Die Zwiespältigkeit Jean-Baptiste Grenouilles in Süskinds "Parfum"


Dossier / Travail, 2013

24 Pages, Note: 2,0


Extrait


Inhaltsverzeichnis

1. Einleitung

2. Grenouille – Süskinds Hauptfigur wird „unter die Lupe genommen“
2.1. Grenouilles animalischer Charakter – sein Dasein als „Zeck“
2.2. Grenouille – das abscheuliche Monstrum
2.3. Grenouille als Gespenst
2.4. Grenouille – Phänomen und Schöpfer
2.5. Grenouille – „Luzifer“ und „Dracula“
2.6. Grenouille – Die Geschichte eines Mörders

3. Schlussbemerkung

Literaturverzeichnis

1. Einleitung

Im achtzehnten Jahrhundert lebte in Frankreich ein Mann, der zu den genialsten und abscheulichsten Gestalten dieser an genialen und abscheulichen Gestalten nicht armen Epoche gehörte. […] Er hieß Jean-Baptiste Grenouille […].[1]

Mit diesen Worten führt Patrick Süskind die Hauptfigur seines Weltbestsellers

„Das Parfum“ ein und führt dem Leser gleich zu Beginn die Zwiespältigkeit dieser Person vor Augen. Im Laufe des Romans begleitet der Leser das Geruchsgenie Grenouille bei seiner Lebensaufgabe – der Kreation des perfekten Parfums. Dabei lernt er ihn als gnadenlosen Serienmörder kennen, der 25 junge Frauen tötet, um sein Werk zu vollbringen. Doch ebenso tritt die Hauptfigur als verängstigtes Wesen auf, das darüber entsetzt ist, sich selbst nicht riechen zu können. Zwischen Bewunderung und Hass sowie Mitleid und Ekel gegenüber diesem einsamen, genialen Ungeheuer fühlt sich der Leser hin- und hergerissen. Ihm wird eine „Extremfigur“[2] mit „bizarre[m] Charakter“[3] präsentiert: Grenouille besitzt eine abgrundtief böse Seite und dennoch ist er in gewisser Weise eine zu bemitleidende Kreatur, die in totaler Einsamkeit und weit entfernt von jeglichen Gefühlszuwendungen lebt.

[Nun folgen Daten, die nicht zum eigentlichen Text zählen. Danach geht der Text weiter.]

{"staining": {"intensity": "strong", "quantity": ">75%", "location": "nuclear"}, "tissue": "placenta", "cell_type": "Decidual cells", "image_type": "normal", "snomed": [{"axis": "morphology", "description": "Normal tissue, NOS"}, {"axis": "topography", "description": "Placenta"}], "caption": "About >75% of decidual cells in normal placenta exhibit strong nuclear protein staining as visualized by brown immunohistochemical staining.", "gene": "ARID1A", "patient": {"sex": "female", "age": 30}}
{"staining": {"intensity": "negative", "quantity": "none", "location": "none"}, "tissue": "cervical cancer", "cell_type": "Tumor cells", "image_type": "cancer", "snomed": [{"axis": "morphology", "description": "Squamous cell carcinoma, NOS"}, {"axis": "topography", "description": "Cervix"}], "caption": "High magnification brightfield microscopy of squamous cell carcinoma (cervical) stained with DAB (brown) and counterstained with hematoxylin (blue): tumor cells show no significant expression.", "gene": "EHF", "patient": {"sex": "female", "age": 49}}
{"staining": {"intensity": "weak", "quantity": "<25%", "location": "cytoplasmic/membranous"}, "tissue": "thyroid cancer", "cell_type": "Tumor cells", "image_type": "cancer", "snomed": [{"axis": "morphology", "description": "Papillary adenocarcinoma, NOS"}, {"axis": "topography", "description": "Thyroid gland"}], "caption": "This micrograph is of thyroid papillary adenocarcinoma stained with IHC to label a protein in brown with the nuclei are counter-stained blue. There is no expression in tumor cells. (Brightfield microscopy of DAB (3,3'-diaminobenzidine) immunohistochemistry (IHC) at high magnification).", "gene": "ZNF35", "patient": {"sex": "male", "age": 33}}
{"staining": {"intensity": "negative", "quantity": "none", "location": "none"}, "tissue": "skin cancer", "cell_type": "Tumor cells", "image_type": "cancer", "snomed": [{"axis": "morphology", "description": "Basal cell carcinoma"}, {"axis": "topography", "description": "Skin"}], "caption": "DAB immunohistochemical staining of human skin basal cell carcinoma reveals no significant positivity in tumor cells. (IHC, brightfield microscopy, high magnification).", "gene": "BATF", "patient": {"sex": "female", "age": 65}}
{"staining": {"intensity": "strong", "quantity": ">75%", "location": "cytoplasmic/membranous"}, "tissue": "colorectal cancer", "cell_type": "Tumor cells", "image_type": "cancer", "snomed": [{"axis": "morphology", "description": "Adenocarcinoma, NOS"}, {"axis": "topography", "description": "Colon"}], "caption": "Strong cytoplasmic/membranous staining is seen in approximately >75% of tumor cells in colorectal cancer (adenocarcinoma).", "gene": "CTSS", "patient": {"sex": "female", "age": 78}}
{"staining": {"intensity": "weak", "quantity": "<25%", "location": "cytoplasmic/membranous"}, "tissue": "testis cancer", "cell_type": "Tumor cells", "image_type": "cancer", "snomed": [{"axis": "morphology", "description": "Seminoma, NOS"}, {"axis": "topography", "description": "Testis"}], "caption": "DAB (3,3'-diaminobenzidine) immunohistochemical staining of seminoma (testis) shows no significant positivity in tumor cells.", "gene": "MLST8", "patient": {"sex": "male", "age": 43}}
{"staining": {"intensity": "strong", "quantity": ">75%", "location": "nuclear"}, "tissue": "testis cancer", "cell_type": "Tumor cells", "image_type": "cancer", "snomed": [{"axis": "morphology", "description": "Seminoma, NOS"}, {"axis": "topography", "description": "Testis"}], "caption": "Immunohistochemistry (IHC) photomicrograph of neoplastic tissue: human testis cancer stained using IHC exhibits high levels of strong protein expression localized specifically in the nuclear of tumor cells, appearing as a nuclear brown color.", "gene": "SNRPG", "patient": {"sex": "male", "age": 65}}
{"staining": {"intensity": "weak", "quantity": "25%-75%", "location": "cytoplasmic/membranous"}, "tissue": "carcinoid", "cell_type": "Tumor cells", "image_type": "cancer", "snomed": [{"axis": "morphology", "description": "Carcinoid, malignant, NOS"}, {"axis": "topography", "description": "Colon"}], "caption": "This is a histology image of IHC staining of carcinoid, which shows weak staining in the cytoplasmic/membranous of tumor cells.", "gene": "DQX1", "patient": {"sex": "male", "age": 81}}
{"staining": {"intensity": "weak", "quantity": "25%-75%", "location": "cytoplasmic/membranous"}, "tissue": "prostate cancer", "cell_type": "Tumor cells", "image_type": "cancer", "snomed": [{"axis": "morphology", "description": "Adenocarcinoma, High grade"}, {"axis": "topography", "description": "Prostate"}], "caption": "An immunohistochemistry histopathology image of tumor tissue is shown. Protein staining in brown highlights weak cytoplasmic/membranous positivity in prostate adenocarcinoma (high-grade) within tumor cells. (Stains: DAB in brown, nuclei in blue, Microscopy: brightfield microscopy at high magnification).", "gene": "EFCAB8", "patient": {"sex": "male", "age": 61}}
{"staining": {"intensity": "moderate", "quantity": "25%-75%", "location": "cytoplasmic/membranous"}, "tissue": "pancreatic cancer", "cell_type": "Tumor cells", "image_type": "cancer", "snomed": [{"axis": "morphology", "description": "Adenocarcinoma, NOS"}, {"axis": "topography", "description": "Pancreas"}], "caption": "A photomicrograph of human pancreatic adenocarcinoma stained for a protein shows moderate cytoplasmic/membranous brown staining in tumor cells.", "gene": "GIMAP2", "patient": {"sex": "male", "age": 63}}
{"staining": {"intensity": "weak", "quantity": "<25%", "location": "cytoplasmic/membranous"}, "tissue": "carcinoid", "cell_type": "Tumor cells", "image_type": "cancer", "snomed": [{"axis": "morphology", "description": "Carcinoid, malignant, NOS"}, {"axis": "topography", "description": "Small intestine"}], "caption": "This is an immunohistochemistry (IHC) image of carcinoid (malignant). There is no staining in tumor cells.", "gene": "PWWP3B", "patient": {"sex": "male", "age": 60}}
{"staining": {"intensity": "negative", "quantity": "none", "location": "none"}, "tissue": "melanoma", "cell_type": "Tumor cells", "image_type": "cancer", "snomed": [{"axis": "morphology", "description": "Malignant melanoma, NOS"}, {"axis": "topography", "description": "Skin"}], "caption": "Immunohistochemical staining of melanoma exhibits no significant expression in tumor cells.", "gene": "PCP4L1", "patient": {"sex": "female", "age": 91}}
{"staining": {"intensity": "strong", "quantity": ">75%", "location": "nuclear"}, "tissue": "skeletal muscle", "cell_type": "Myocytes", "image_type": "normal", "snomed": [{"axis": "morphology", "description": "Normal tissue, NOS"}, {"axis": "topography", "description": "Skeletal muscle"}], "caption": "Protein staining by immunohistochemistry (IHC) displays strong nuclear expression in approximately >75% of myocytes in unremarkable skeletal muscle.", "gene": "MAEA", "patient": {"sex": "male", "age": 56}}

Vor dem Hintergrund dieser Überlegungen sollen im Folgenden die zahlreichen, teils gegensätzlichen Eigenschaften Grenouilles an geeigneten Textstellen herausgearbeitet und untersucht werden. Welche Charaktere schreibt der Autor seinem Helden zu und worin besteht die Eigentümlichkeit der Figur? Wie kann eine so außergewöhnliche Persönlichkeit wie Grenouille trotz ihrer ambivalenten Charakterzüge funktionieren? In der Literatur beschäftigt man sich seit Jahren mit Süskinds rätselhaftem Genie, in zahlreichen Figureninterpretationen werden seine Eigenschaften erforscht und gedeutet. In dieser Arbeit wird insbesondere auf die Betrachtungen von Bernd Matzkowski, Friedel Schardt, Werner Frizen und Marilies Spancken zurückgegriffen, die sich intensiv mit Jean-Baptistes Wesen auseinandergesetzt haben. Interessante Aspekte liefern auch María Cecilia Barbetta und Katja Schettler, die die Hauptperson des „Parfums“ aus der Perspektive des Neo-Phantastischen bzw. der Postmoderne beleuchten. Auf die Werke dieser beiden Autorinnen wird ebenfalls Bezug genommen. Bei der Figurenanalyse liegt der Fokus auf nachstehenden Aspekten, die man Süskinds Protagonisten in der Forschungsliteratur überwiegend zuschreibt:[4]

ñGrenouilles animalischer Charakter – sein Dasein als „Zeck“[5]

- Grenouille – das abscheuliche Monstrum
- Grenouille als Gespenst
- Grenouille – Phänomen und Schöpfer
- Grenouille – „Luzifer“ und „Dracula“
- Grenouille – „Die Geschichte eines Mörders“[6]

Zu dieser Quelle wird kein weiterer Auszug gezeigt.